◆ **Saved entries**
○ ○ ○
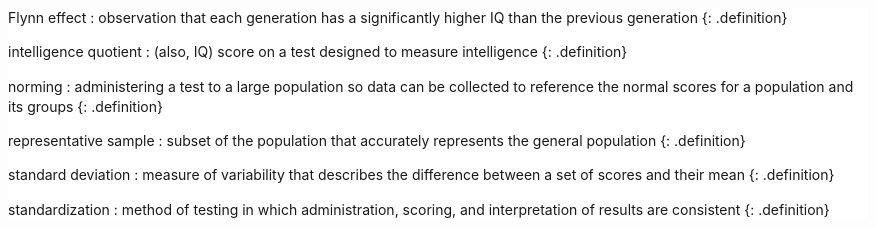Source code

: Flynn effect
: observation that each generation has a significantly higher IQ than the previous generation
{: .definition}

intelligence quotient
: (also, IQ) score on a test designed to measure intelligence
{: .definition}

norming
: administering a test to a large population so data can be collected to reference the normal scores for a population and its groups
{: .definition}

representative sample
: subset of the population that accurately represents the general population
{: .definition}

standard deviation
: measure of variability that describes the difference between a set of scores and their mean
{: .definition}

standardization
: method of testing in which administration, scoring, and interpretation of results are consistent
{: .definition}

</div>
○ ○ ○
◆ **WHAT THE TASK REQUIRES**
Find every line in the listing above that contains the string "intelligence", matching case exactly, and copy each of those lines.

◆ **RESPONSE AREA**
intelligence quotient
: (also, IQ) score on a test designed to measure intelligence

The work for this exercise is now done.